From pulp horror to avant garde poetics, writing that hits hard by Jedediah Smith

Tag: sonnets

  • Monday Composition: Mad Sonnet

    Baby Hanuman mistook the sun
    for a ripe mango
    and sprang from earth to sky with mouth open wide:
    ______________________________________________________
    He collided with Rahu the shadow planet
    on his journey to eclipse the sun.
    He irritated Surya the sun god
    by slavering him with saliva.
    He pissed off Indra the god of order
    with his cosmic error.
    ——————————————————————
    Mouth burned, jaw broken, pride bruised
    Hanuman
    sitting Shiva and walking backwards
    facing Surya
    in atonement
    invented yoga sun salutation
    and made mistakes
    a mitzvah.

    This one is unpublished and likely unpublishable, so no reason not to put it up here. I’ve been writing a number of these lately in the style of Michael McClure, obvious to anyone who knows his work (and why wouldn’t you?).
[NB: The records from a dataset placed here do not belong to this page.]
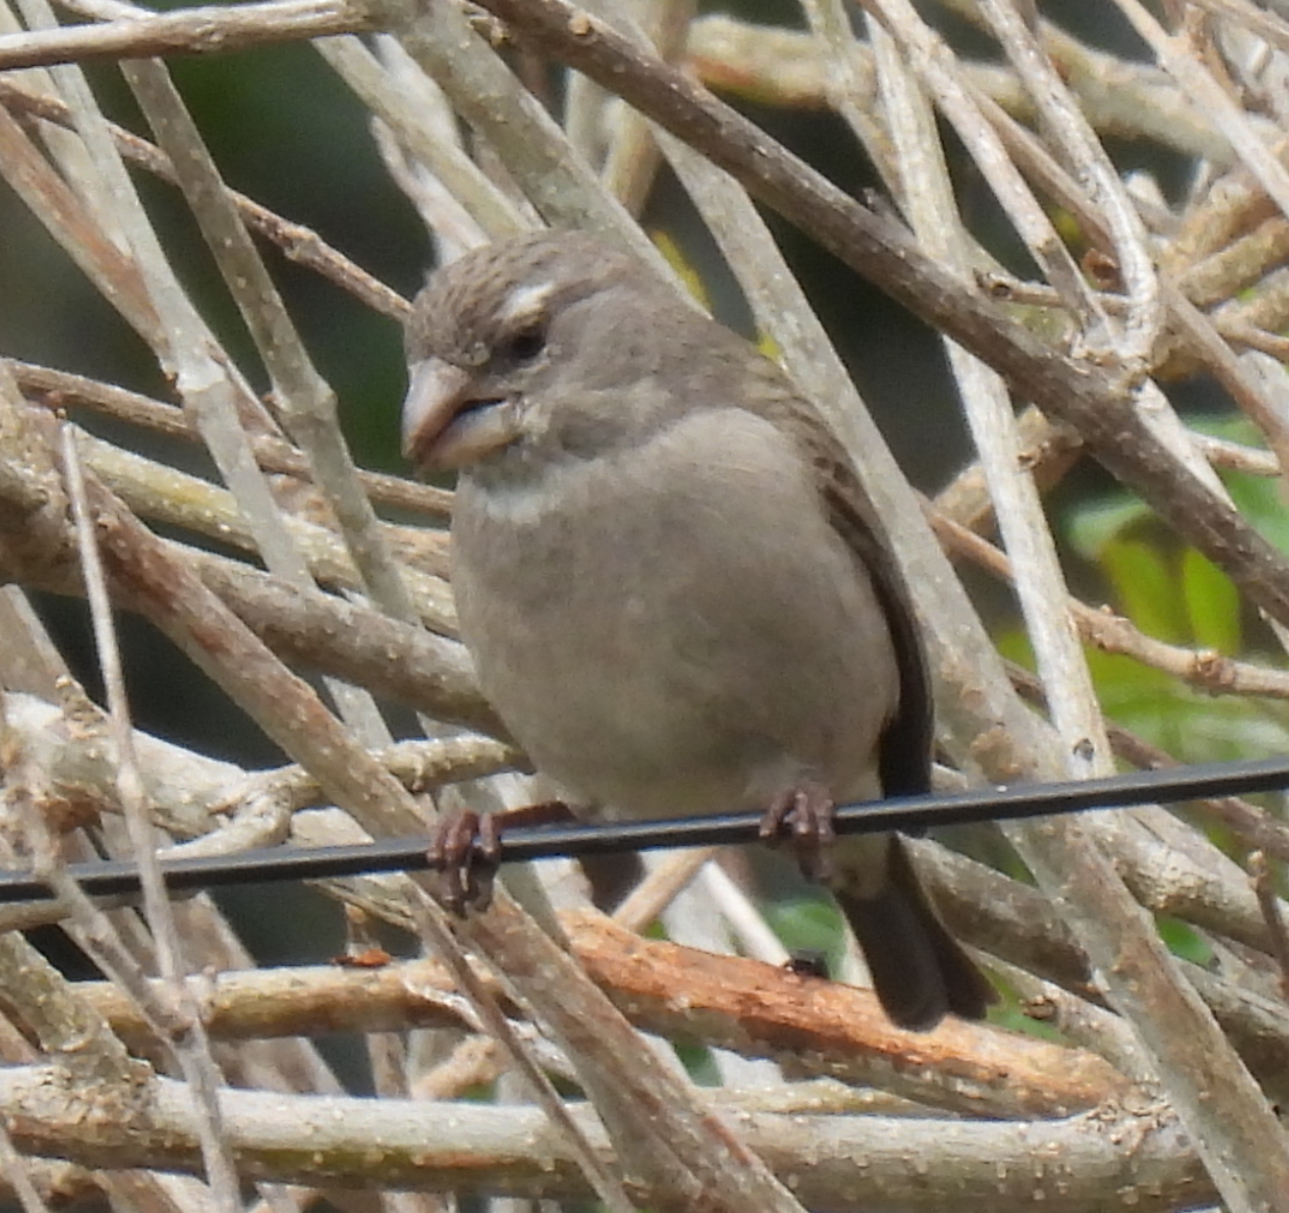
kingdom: Animalia
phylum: Chordata
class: Aves
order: Passeriformes
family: Fringillidae
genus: Crithagra
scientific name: Crithagra albogularis
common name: White-throated canary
His mad sonnets were very personal and grew out of his dark night of the soul while I almost never write poems about personal feelings or states of mind. I am happy to write from a shared consciousness of mythology and public language. Not meditative but mediative. Some call that plagiarism. I call it Jamocha Almond Fudge. Or plagiarism. Anyway, I do like the formal madness of McClure’s sonnets, the way they break out of the form and violate the shapely to instead emphasize shape.